■ Problem description: In which lines of the data does the string "累计确诊人数" appear? Copy every one.

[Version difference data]
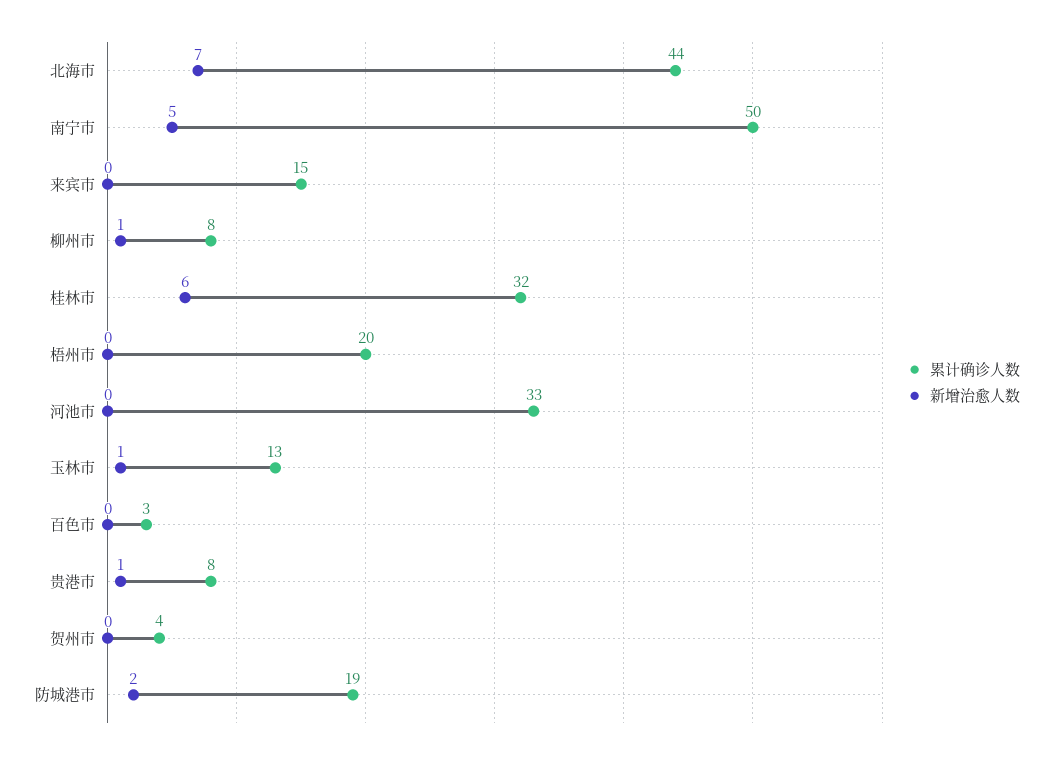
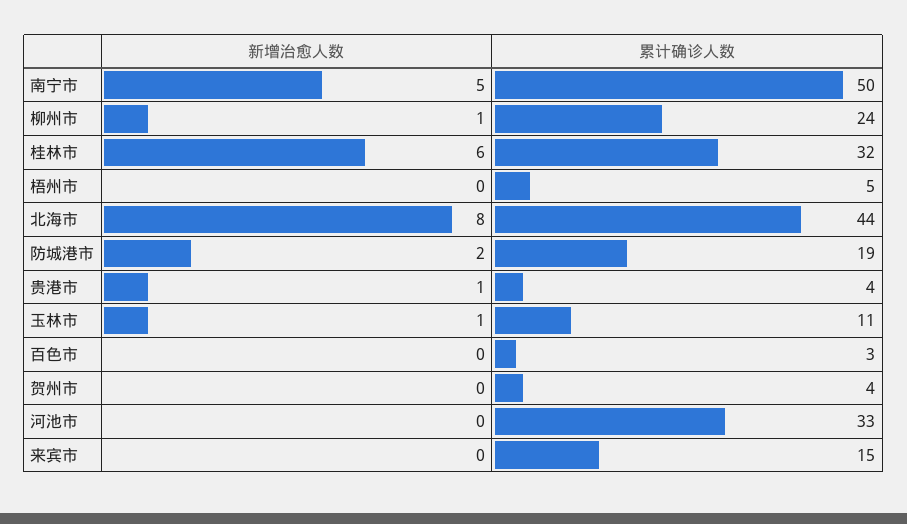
新增治愈人数, 北海市: 7 -> 8
累计确诊人数, 柳州市: 8 -> 24
累计确诊人数, 梧州市: 20 -> 5
累计确诊人数, 玉林市: 13 -> 11
累计确诊人数, 贵港市: 8 -> 4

■ Result for this task:
累计确诊人数, 柳州市: 8 -> 24
累计确诊人数, 梧州市: 20 -> 5
累计确诊人数, 玉林市: 13 -> 11
累计确诊人数, 贵港市: 8 -> 4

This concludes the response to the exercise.